> EXCERPT PROVIDED
It was Monson who supplied Velasco with the information on Virginia passed to Philip III in the letter of March 1611. Whether Monson also provided Velasco with a copy of the 1610 map of “that Province” and the New England and Canadian coast to its north is never made clear. But his sea service around this period, as described in some of his ms. publications (Monson’s Naval Tracts were not formally printed until 1703), gave him expertise in navigational matters that was valuable to both Spanish and English courts.

Monson cited the names of the ships in which he served (up to and including the year 1615) as follows:

In the Charles, whereof I had no command in 1588 [the year of the Spanish invasion]; in the Victory, in which voyage I was vice-admiral to my lord of Cumberland, 1589; in the Garland, 1591; the Lion, 1593; the Rainbow, 1595; the Repulse, 1596 [Monson was knighted by the Earl of Essex at Cadiz in 1596]; the Rainbow, 1597 [the Island voyage]; the Defiance, 1599; the Garland, 1600; the Nonpareille, 1601; the Swiftsure, 1602; the Mary Rose, 1602; the Mere Honour, 1602 [his noted voyage with Sir Richard Levison to the coast of Spain and Portugal in 1602]; the Mere Honour, 1603; the Vengeance, 1604; the Rainbow, 1605; the Assurance, 1606; the Rainbow, 1607; the Vengeance, 1609; the Assurance, 1610; the Rainbow, 1611; the Adventure, 1612; the Assurance, 1613; the Lion, 1614; and the Nonsuch, 1615.

(qtd. in Brown, ii:951)

> GIVEN PROBLEM 1
According to the passage on Monson's sea service, in what year were Monson's Naval Tracts formally printed?
> GIVEN PROBLEM 2
Copy the passage on Monson's sea service between "In the Charles, whereof" and "the Nonsuch, 1615.", inclusive.

Excerpt from a dataset
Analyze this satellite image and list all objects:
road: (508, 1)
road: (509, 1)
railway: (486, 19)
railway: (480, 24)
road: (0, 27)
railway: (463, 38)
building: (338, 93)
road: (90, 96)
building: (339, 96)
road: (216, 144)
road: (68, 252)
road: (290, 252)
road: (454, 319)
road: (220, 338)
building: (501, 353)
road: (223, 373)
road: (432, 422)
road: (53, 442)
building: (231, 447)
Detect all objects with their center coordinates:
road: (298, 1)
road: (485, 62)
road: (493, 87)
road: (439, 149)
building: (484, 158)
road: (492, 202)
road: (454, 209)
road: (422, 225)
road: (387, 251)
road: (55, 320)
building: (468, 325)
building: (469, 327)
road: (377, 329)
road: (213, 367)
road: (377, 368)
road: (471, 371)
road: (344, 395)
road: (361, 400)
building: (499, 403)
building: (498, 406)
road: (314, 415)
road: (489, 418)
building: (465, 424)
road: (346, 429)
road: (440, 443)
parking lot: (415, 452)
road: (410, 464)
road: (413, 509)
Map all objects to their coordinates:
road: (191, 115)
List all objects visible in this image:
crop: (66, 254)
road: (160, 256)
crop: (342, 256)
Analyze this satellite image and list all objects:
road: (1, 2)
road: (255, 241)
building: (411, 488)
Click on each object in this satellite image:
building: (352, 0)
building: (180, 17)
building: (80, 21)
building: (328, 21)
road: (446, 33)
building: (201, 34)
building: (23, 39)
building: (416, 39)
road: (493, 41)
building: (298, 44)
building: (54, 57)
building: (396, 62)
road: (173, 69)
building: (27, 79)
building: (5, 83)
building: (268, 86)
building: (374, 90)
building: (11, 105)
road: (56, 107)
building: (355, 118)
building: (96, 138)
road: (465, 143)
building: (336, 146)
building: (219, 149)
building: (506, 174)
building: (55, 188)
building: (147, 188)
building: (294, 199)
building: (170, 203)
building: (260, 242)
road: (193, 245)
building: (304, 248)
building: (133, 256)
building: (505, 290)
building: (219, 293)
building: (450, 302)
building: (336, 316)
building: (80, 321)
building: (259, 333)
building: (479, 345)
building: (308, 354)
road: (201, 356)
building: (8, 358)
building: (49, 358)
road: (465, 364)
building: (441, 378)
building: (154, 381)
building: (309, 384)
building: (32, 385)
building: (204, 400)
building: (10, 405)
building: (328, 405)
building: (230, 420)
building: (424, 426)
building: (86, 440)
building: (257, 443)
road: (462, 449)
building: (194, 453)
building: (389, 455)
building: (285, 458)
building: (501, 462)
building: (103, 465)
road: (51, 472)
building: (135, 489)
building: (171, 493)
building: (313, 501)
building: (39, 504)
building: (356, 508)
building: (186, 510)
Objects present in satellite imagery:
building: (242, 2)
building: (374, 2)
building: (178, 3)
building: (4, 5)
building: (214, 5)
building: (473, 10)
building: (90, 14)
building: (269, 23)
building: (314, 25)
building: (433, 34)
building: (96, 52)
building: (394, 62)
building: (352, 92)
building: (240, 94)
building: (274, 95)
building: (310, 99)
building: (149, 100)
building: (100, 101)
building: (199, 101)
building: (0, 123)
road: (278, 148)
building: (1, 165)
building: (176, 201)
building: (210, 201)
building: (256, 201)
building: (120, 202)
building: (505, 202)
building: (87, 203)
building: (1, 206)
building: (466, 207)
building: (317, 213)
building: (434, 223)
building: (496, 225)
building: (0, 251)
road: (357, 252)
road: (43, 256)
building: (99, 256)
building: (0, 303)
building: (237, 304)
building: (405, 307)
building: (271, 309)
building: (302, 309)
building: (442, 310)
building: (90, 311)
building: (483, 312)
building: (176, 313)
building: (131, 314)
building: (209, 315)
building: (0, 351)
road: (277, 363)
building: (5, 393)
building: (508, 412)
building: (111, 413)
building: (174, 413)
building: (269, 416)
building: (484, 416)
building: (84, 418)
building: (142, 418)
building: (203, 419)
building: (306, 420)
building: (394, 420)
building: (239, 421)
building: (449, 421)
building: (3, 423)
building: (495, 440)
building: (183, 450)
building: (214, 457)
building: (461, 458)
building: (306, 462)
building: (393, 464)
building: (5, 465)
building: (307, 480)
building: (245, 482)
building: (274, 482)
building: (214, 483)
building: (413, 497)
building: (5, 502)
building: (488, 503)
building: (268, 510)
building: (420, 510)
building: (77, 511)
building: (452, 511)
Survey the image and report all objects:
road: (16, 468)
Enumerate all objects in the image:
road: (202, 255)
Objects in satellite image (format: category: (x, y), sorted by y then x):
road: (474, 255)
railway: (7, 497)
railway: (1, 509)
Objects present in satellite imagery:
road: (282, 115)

> SOLUTION 1
1703

> SOLUTION 2
In the Charles, whereof I had no command in 1588 [the year of the Spanish invasion]; in the Victory, in which voyage I was vice-admiral to my lord of Cumberland, 1589; in the Garland, 1591; the Lion, 1593; the Rainbow, 1595; the Repulse, 1596 [Monson was knighted by the Earl of Essex at Cadiz in 1596]; the Rainbow, 1597 [the Island voyage]; the Defiance, 1599; the Garland, 1600; the Nonpareille, 1601; the Swiftsure, 1602; the Mary Rose, 1602; the Mere Honour, 1602 [his noted voyage with Sir Richard Levison to the coast of Spain and Portugal in 1602]; the Mere Honour, 1603; the Vengeance, 1604; the Rainbow, 1605; the Assurance, 1606; the Rainbow, 1607; the Vengeance, 1609; the Assurance, 1610; the Rainbow, 1611; the Adventure, 1612; the Assurance, 1613; the Lion, 1614; and the Nonsuch, 1615.